In view of extraordinary interest in my posts on oral arguments in the Mandal II case, I am posting below the summaries of rejoinders of Harish Salve and K.K.Venugopal, as I could gather from my notes taken on Nov.1. I must admit that these are not exhaustive, as I might have missed out some crucial aspects of their arguments, due to my absence in the Court. Although I have tried to be as accurate as possible in reporting the arguments, I take responsibility for any inaccuracy (which could be unintentional).
I wish to return to their arguments, and also to others’ arguments whom I might have missed for want of time (especially, that of Mr.Parasaran and Mr.Gopal Subramanian) within a few days (before the Bench delivers the verdict), by closely examining all the written submissions, to find out whether we have answers (may be conficting) for all the questions raised by the Bench at the time of the reference.

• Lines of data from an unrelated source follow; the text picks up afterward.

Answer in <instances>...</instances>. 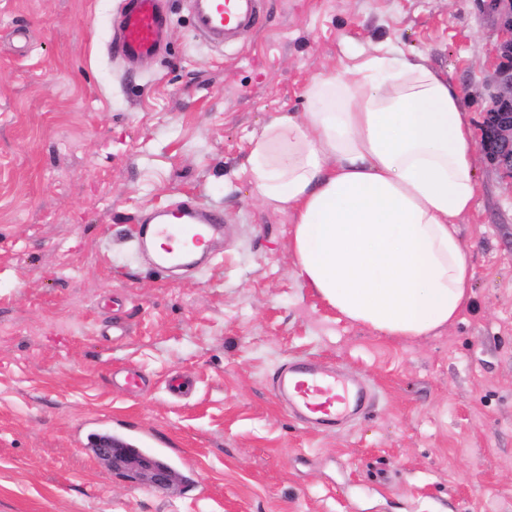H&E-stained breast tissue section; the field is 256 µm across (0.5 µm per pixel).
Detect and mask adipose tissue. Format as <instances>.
<instances>
[{
    "label": "adipose tissue",
    "mask_w": 512,
    "mask_h": 512,
    "mask_svg": "<svg viewBox=\"0 0 512 512\" xmlns=\"http://www.w3.org/2000/svg\"><path fill=\"white\" fill-rule=\"evenodd\" d=\"M305 96L304 115H274L248 157L255 196L289 218L294 276L380 335L436 334L472 295L454 221L480 183L456 90L386 44Z\"/></svg>",
    "instance_id": "obj_1"
}]
</instances>
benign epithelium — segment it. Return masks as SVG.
I'll return each instance as SVG.
<instances>
[{
  "label": "benign epithelium",
  "instance_id": "benign-epithelium-1",
  "mask_svg": "<svg viewBox=\"0 0 512 512\" xmlns=\"http://www.w3.org/2000/svg\"><path fill=\"white\" fill-rule=\"evenodd\" d=\"M483 2L496 17L498 42L493 72L495 92L485 112L478 150L512 180V0ZM137 469L139 478L155 490L167 491L173 484V475L166 470L146 463Z\"/></svg>",
  "mask_w": 512,
  "mask_h": 512
}]
</instances>
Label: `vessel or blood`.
Here are the masks:
<instances>
[{"label": "vessel or blood", "instance_id": "1", "mask_svg": "<svg viewBox=\"0 0 512 512\" xmlns=\"http://www.w3.org/2000/svg\"><path fill=\"white\" fill-rule=\"evenodd\" d=\"M190 11L196 36L220 50L241 25L256 24L261 0H190ZM167 27L159 0H124L117 36L124 57L135 61L155 55ZM151 222L153 235L190 237L192 249L168 248L158 256L160 266L179 267L208 263L210 256L201 246L209 241L223 218L197 202L171 214L155 213ZM278 387L287 393L309 426L322 431L334 429L351 405H363L368 399L364 390L352 389L338 373L322 370L315 362L306 360L290 363L280 376Z\"/></svg>", "mask_w": 512, "mask_h": 512}]
</instances>
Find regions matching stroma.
<instances>
[{"mask_svg":"<svg viewBox=\"0 0 512 512\" xmlns=\"http://www.w3.org/2000/svg\"><path fill=\"white\" fill-rule=\"evenodd\" d=\"M163 2L166 45L131 67L123 0H0V512H512V182L478 160L457 220L473 295L404 339L295 278L292 226L247 164L313 75L387 40L447 72L480 130L495 18L481 0H263L216 51L187 0ZM191 199L224 216L216 260L161 272L136 252L140 218ZM293 359L371 403L310 428L274 386ZM124 368L151 390L116 384ZM101 427L146 433L191 485L119 477L84 446Z\"/></svg>","mask_w":512,"mask_h":512,"instance_id":"1","label":"stroma"}]
</instances>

Taken together, all these four rejoinders (Salve, KKV, RD and PPR) could shed some light on why the petitioners are dissatisfied after the conclusion of the hearing. The section on K.K.Venugopal could have been longer, but unfortunately I found my notes on his argument sketchy and inadequate. I hope to return to his submission at length later.

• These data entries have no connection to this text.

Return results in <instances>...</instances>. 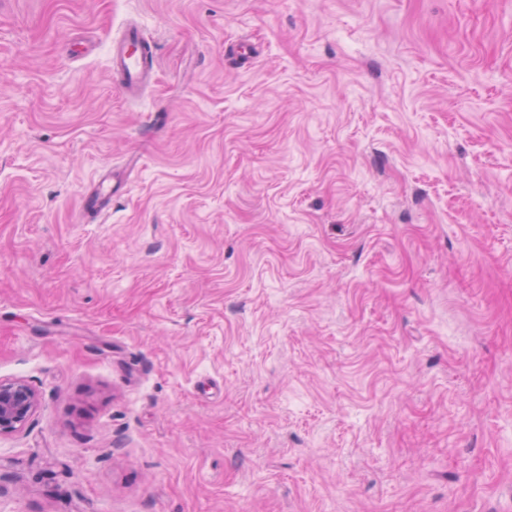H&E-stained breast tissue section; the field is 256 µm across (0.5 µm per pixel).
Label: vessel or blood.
Segmentation results:
<instances>
[{"mask_svg": "<svg viewBox=\"0 0 512 512\" xmlns=\"http://www.w3.org/2000/svg\"><path fill=\"white\" fill-rule=\"evenodd\" d=\"M154 52L153 43L145 38L141 27L137 25L126 27L121 37L113 41L110 50L112 73L127 96H135L151 84ZM113 189L110 179L100 181L96 190L84 199V211L98 213L104 210Z\"/></svg>", "mask_w": 512, "mask_h": 512, "instance_id": "vessel-or-blood-1", "label": "vessel or blood"}]
</instances>
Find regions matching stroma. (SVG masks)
Listing matches in <instances>:
<instances>
[{"label": "stroma", "mask_w": 512, "mask_h": 512, "mask_svg": "<svg viewBox=\"0 0 512 512\" xmlns=\"http://www.w3.org/2000/svg\"><path fill=\"white\" fill-rule=\"evenodd\" d=\"M0 380V512H512V0H0ZM154 52L153 43L145 38L139 25L126 27L121 37L112 42V73L127 96H135L152 83ZM114 185L111 179H103L99 182L97 189L86 196L83 201V209L87 213H100L104 210L112 197ZM37 405V393L26 382L0 380V434L22 429Z\"/></svg>", "instance_id": "1"}]
</instances>
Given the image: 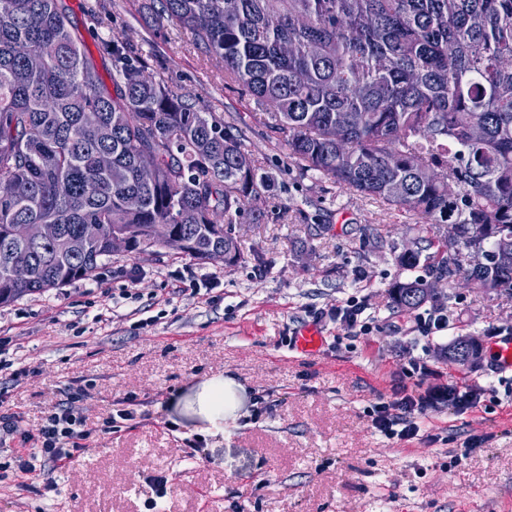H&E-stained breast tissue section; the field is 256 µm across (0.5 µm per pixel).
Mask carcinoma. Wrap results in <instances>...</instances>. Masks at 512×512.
Segmentation results:
<instances>
[{
	"label": "carcinoma",
	"instance_id": "obj_1",
	"mask_svg": "<svg viewBox=\"0 0 512 512\" xmlns=\"http://www.w3.org/2000/svg\"><path fill=\"white\" fill-rule=\"evenodd\" d=\"M156 18L268 110L302 170L460 225L428 257L431 276L512 297V0H160ZM71 28L64 0H0V306L93 279L116 236L149 252L155 224L181 234L187 256L221 247L238 262L239 199L262 201L275 176L240 166L242 130L145 74L118 35L98 46L104 89ZM14 224L59 234L22 243ZM20 262L24 281L11 277ZM427 287L399 281L391 301L415 310Z\"/></svg>",
	"mask_w": 512,
	"mask_h": 512
}]
</instances>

1.Nobody said on our side that Article 15(4) is an exception. This debate is the most irrelevant.
2. Strict scrutiny is called for if Article 15(1) applies.
3. There is an inherent tension between social enginnering and votebank politics. Power is given for social engineering and not for collateral purpose. That is why the Court has to carefully scrutinize. Judicial review was created for this. Compelling state interest would apply if you are treading on dangerous ground. That is why strict scrutiny test is required; it is not alien. (Justice Pasayat said we apply a test of our own, which may be akin to strict scrutiny test) Harish Salve said: We have never been insular; we have enriched ourselves. We rejected some, eminent domain for example.
Justice Pasayat: American decisions can be considered as articles written by some eminent persons. They shed some light, but have no precedent value.
Justice Thakker: Like we say dissenting judgments also have some value.
4. Harish Salve: Supreme Court judgment in M.Nagaraj case is not obiter (except the part relating to creamy layer). I strongly resent the remarks made by Ram Jethmalani calling some of us on this side as creamy layer.
Justice Pasayat: Ram Jethmalani was referring to creamy layer among lawyers in general. (laughter)
Harish Salve: We take pride in rising above these social barriers while discussing these issues. Such comments from a senior colleague in the bar are hurtful.
5. If the State has quantifiable data, then it can make reservations.
6. Identified class minus creamy layer is equivalent to cohesive class. Social engineering, therefore, must go on even if it creates ripples in society. Harmony and good governance are part of rule of law. This impugned law smacks of politics, not social engineering.
7. Article 15(5) purports to overwrite Article 19(1)(g). The Act also overlooks Article 26 (a) (establish and maintain institutions for religious and charitable purposes). According to T.M.A.Pai decision, charitable purposes include education. Articles 26a –19-30 constitute one composite scheme. Nagaraj principle of interpretation must be applied. You are disturbing the delicate balance between Article 26a and A.30. T.M.A.Pai judgment deals with A.19(1)(g) and A.26.
8. Article 29(2) guarantees to all equality, where public funding is involved. Every student has a right under this Article. Both Venkataramana and Champakam were delivered on the same day. (also by the same Bench; Salve perhaps means here that the same Bench could not have delivered two verdicts with different import on the same day).
9. After strict scrutiny was brought in by Nagaraj, the law must move forward.
10. Article 15(5) is an unqualified way of saying Inamdar was wrong.
K.K.VENUGOPAL:1. Mr.Parasaran says Article 15(5) must be read in addition to A.15(4). But if A.15(4) permits reservation in aided minority institutions, the impugned Act says no to it, because A.15(5) says it cannot.
2. If A.15(4) operates in a parallel position as suggested by Mr.Parasaran, then it will create confusion.